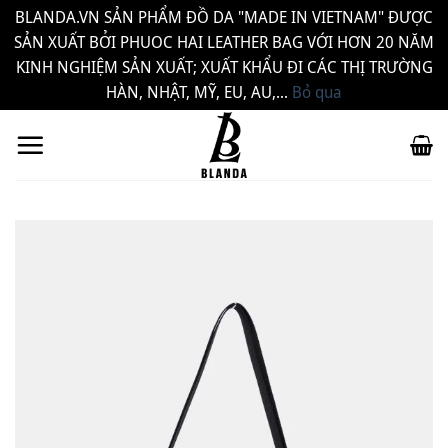
BLANDA.VN SẢN PHẨM ĐỒ DA "MADE IN VIETNAM" ĐƯỢC
SẢN XUẤT BỞI PHUOC HAI LEATHER BAG VỚI HƠN 20 NĂM
KINH NGHIỆM SẢN XUẤT; XUẤT KHẨU ĐI CÁC THỊ TRƯỜNG
HÀN, NHẬT, MỸ, EU, AU,...
Bỏ qua
Bỏ
qua
nội
dung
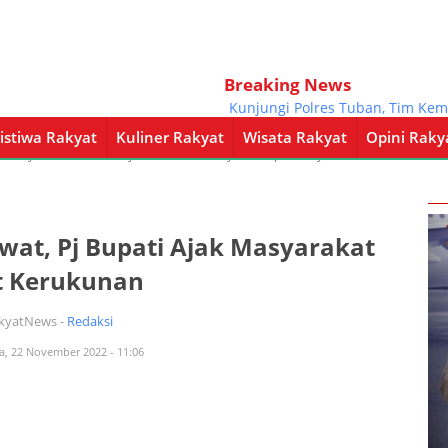
Breaking News
Kunjungi Polres Tuban, Tim Kemenpan 
istiwa Rakyat
Kuliner Rakyat
Wisata Rakyat
Opini Raky
a Rakyat
Kuliner Rakyat
Wisata Rakyat
Opini Rakyat
Pemerintahan
wat, Pj Bupati Ajak Masyarakat
t Kerukunan
akyatNews -
Redaksi
sa, 22 November 2022 - 11:06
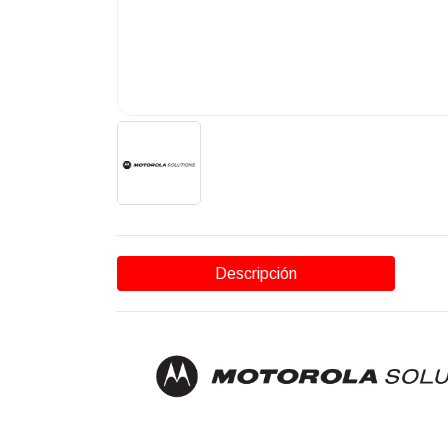
Descripción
***
*EXERCISE INSTRUCTIONS*.
Write out the text from all of the items above line for line, with no changes. Leave out the pictures.

*EXERCISE RESULT*.
BLANDA.VN SẢN PHẨM ĐỒ DA "MADE IN VIETNAM" ĐƯỢC
SẢN XUẤT BỞI PHUOC HAI LEATHER BAG VỚI HƠN 20 NĂM
KINH NGHIỆM SẢN XUẤT; XUẤT KHẨU ĐI CÁC THỊ TRƯỜNG
HÀN, NHẬT, MỸ, EU, AU,...
Bỏ qua
Bỏ
qua
nội
dung
Breaking News
Kunjungi Polres Tuban, Tim Kemenpan 
istiwa Rakyat
Kuliner Rakyat
Wisata Rakyat
Opini Raky
a Rakyat
Kuliner Rakyat
Wisata Rakyat
Opini Rakyat
Pemerintahan
wat, Pj Bupati Ajak Masyarakat
t Kerukunan
akyatNews -
Redaksi
sa, 22 November 2022 - 11:06
Descripción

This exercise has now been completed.